# Wellness Tech Company Analysis Report
> Author: Hannan Khan  
> Last Updated: 2022-02-25 07:09:30

## Table Of Contents:
* [Current Status](#Current-Status)
* [Business Task](#Business-Task)
* [Data Sources](#Data-Sources)
* [Data Cleaning](#Data-Cleaning)
    * [Loading Libraries](#Loading-Libraries)
    * [Creating Database Objects](#Creating-Database-Objects)
    * [Common Query Functions](#Common-Query-Functions)
* [Data Preparation-Processing](#Data-Preparation-Processing)
    * [Looking At All Tables](#Looking-At-All-Tables,-Their-Columns-&-Datatypes)
* [Analysis](#Analysis)
    * [Analysis Summary](#Analysis-Summary)
* [Actions](#Actions)
* [Appendix](#Appendix)
    * [Definitions](#Definitions)
    * [Files Used](#Files-Used)

## Current Status
The company `Bellabeat` creates health-focused smart technology products for women. The data gathered from these products includes activity, sleep, stress, and reproductive health data.  
  
The company currently invests in traditional advertising media. The co-founder believes that an analysis of smart technology usage data will allow for more opportunities of business growth.

## Business Task
The current goal of `Bellabeat` is to gain insight into how people use smart devices. These insights can then be used to idenitfy potential trends within `Bellabeat` customers' data. The insights will also be used to inform the company's marketing strategy.  
The **goal of this report is to analyze non-Bellabeat smart device usage data to gain insights about smart device usage trends.**

## Data Sources
The data is publicly available [here](https://www.kaggle.com/arashnic/fitbit). The data was collected during `03/2016 - 05/2016` through a anonymized survey program bywhich `30` respondents submitted their personal Fitbit data. The data is made available using the [Creative Commons License](https://creativecommons.org/publicdomain/zero/1.0/).  
The dataset contains various files, each of which can be characterized temporally by day, hour, or minute. The files include data on:

* Calories
* Intensities
* Steps
* Sleep
* and more...

The dataset in question is:

* *Reliable*: From a distributed anonymized survey.
* *Original*: This is novel data.
* *Comprehensive*: This data covers enough features for us to analyze the smart device usage of 30 users.
* _**NOT** Current_: Collected during `03/2016 - 05/2016`.
* *Cited*: see [Data Sources](#data-sources)

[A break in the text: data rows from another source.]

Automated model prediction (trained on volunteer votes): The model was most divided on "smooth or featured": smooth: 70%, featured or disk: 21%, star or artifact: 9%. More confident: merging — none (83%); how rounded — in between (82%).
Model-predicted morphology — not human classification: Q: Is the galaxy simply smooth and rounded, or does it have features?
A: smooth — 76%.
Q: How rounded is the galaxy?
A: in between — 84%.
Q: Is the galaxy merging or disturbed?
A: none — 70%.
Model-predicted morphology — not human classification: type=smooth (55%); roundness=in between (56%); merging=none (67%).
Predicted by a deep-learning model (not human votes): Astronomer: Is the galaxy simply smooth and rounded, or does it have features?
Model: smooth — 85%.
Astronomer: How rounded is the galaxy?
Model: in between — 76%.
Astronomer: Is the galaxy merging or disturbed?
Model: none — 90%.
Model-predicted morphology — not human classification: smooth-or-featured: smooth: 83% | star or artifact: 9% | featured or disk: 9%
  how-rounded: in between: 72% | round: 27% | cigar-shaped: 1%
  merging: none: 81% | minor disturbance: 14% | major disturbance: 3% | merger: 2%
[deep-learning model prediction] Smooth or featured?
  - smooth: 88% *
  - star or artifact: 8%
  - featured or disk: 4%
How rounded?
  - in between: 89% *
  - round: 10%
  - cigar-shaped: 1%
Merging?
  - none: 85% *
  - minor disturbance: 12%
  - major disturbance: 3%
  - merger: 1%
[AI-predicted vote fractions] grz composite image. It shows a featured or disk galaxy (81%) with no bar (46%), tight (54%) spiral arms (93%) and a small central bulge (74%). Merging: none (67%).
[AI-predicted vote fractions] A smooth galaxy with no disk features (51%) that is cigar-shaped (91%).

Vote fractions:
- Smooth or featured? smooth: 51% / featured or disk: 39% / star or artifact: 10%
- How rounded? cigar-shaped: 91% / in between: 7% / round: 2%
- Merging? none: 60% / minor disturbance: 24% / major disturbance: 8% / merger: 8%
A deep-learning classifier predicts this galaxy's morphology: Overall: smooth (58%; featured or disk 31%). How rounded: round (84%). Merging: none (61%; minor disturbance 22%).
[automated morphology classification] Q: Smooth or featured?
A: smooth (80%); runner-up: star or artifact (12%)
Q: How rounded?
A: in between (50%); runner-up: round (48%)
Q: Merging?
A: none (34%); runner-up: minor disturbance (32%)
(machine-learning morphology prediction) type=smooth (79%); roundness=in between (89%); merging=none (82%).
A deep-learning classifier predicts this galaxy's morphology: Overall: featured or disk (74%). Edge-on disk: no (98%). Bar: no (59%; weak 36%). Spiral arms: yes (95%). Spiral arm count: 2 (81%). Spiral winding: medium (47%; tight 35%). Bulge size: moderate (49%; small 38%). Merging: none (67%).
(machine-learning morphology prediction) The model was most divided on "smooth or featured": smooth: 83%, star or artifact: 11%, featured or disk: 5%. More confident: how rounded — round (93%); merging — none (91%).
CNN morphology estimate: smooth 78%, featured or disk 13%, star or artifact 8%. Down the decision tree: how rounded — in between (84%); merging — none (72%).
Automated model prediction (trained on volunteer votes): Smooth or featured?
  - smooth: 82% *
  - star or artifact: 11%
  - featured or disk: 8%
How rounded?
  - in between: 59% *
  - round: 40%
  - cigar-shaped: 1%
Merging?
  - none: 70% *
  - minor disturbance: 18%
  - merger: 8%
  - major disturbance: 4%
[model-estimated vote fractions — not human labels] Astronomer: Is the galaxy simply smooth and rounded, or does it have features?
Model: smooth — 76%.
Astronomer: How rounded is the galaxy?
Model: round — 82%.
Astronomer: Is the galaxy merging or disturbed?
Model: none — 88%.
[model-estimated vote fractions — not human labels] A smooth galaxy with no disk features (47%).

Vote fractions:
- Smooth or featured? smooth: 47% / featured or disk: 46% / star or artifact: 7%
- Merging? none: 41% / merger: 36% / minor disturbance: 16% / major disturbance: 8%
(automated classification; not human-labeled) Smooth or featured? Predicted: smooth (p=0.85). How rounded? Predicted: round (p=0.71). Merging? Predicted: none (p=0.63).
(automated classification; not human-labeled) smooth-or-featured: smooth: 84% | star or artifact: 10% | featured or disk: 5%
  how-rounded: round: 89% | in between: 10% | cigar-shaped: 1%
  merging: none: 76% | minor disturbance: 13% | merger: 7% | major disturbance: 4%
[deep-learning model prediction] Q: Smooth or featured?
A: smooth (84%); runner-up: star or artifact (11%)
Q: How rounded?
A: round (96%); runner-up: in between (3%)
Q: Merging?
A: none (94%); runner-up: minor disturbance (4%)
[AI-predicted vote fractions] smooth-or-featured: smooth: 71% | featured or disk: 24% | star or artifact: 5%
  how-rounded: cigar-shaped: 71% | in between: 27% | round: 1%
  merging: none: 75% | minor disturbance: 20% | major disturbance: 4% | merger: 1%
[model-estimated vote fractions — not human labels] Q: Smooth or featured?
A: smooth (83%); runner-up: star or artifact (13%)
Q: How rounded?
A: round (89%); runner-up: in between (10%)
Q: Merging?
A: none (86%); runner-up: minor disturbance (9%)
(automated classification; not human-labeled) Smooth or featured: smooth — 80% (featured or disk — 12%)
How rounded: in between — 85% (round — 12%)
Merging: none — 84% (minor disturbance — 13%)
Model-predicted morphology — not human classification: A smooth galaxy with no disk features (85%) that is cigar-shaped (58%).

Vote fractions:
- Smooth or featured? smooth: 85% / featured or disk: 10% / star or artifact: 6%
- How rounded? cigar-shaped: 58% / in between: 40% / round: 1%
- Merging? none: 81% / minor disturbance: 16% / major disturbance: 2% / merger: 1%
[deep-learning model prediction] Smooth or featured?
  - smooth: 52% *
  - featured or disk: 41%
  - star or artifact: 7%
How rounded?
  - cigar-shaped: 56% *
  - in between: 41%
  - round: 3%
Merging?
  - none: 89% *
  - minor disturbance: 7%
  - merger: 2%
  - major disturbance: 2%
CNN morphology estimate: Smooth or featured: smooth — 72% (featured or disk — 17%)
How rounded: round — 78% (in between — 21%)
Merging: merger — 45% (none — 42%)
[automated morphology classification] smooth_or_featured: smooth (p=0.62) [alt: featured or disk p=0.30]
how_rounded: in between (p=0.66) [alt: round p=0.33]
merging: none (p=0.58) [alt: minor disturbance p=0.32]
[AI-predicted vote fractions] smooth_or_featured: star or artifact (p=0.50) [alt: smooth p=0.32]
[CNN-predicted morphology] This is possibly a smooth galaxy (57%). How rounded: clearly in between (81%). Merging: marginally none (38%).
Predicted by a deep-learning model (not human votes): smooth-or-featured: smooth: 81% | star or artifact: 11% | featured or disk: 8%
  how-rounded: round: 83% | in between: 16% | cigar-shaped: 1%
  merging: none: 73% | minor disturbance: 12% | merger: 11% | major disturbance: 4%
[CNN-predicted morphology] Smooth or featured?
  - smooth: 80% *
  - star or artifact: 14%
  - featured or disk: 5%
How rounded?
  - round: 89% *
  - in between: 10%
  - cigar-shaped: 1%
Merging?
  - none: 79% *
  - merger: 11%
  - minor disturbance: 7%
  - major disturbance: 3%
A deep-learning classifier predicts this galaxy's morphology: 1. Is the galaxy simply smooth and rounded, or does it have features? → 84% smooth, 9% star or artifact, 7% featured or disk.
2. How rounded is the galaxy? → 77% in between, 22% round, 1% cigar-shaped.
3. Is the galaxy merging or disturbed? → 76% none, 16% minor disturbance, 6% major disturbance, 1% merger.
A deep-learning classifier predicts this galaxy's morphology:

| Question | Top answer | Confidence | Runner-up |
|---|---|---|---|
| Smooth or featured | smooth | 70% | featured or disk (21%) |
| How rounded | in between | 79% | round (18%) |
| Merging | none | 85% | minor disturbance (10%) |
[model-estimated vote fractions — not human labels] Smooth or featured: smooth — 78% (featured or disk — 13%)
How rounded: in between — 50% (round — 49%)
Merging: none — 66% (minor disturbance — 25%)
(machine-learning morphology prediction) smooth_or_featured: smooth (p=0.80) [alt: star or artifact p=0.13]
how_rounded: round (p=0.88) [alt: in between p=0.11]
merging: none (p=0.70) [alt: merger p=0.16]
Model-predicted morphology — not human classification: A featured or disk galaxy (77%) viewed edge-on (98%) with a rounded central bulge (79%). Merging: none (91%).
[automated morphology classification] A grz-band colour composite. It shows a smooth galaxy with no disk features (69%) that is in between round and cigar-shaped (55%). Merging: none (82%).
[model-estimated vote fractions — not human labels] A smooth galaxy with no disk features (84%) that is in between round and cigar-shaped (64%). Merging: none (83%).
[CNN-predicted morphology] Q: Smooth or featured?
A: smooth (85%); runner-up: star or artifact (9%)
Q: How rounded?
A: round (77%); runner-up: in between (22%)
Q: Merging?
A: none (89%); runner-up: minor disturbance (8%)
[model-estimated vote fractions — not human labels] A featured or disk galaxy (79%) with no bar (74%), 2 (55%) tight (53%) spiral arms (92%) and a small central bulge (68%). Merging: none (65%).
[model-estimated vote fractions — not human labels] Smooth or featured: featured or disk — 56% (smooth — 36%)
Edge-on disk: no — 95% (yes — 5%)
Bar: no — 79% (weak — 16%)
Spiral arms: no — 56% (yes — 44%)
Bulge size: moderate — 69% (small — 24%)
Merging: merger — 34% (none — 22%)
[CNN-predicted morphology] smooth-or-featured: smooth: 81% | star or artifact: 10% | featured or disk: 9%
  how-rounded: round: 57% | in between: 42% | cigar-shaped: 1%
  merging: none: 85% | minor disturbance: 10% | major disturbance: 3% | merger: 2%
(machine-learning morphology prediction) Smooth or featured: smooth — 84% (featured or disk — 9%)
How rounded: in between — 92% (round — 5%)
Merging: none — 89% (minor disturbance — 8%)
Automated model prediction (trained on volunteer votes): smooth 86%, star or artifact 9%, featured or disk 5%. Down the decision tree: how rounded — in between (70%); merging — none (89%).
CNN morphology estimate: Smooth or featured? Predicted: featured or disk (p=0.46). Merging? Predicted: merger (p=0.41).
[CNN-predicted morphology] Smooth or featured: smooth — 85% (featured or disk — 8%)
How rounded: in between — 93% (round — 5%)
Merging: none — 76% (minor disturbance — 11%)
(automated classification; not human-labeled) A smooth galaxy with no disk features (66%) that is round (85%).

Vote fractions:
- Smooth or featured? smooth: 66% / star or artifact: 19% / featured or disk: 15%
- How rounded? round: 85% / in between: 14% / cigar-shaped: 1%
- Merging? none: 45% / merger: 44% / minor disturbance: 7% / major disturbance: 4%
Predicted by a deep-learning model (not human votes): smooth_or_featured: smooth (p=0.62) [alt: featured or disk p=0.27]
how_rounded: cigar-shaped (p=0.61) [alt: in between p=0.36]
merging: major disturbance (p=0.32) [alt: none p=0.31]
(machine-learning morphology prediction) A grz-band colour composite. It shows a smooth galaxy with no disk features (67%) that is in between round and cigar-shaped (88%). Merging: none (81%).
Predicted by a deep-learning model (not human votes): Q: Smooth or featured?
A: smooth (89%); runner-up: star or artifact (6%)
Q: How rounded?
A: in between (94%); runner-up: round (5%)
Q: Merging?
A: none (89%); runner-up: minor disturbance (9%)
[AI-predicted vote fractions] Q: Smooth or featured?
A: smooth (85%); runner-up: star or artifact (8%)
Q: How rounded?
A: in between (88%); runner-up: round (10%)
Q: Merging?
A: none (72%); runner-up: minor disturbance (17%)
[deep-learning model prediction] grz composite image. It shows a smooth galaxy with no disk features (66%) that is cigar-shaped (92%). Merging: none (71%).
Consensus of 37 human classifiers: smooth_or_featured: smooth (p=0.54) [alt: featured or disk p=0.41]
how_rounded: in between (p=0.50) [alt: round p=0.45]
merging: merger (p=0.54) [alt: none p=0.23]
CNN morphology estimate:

This dataset was analyzed using SQL, specifically, Python's sqlite3 library. The notebook for creating and loading a database with the dataset's files can be found [here](https://github.com/hannankhan888/Data_Science_Portfolio/tree/main/Wellness_Tech_Company_Analysis_Case_Study/Database_Creator_Loader.ipynb).

## Data Cleaning
The data was concatenated into `daily`, `minuteNarrow`, `minuteWide`, and `hourly` SQL tables using [this](https://github.com/hannankhan888/Data_Science_Portfolio/tree/main/Wellness_Tech_Company_Analysis_Case_Study/Data_Concatenation.ipynb) notebook.  
The data was already cleaned using the aforementioned notebook. So, we will instead use this section of the report to initialize all variables and functions.  

### Loading Libraries

In [6]:
import sqlite3 as sql
from pprint import pprint
import os

### Creating Database Objects

In [3]:
data_dir = r"D:\Datasets\Fitabase_Data"
db_dir = data_dir + r"\\database.db"

# create a connection and cursor to the database:
db_con = sql.connect(db_dir)
cur = db_con.cursor()

# test if connection works:
cur.execute("SELECT name FROM sqlite_master WHERE type='table';")
print("Tables:")
pprint(cur.fetchall())

Tables:
[('daily',), ('minuteNarrow',), ('minuteWide',), ('hourly',)]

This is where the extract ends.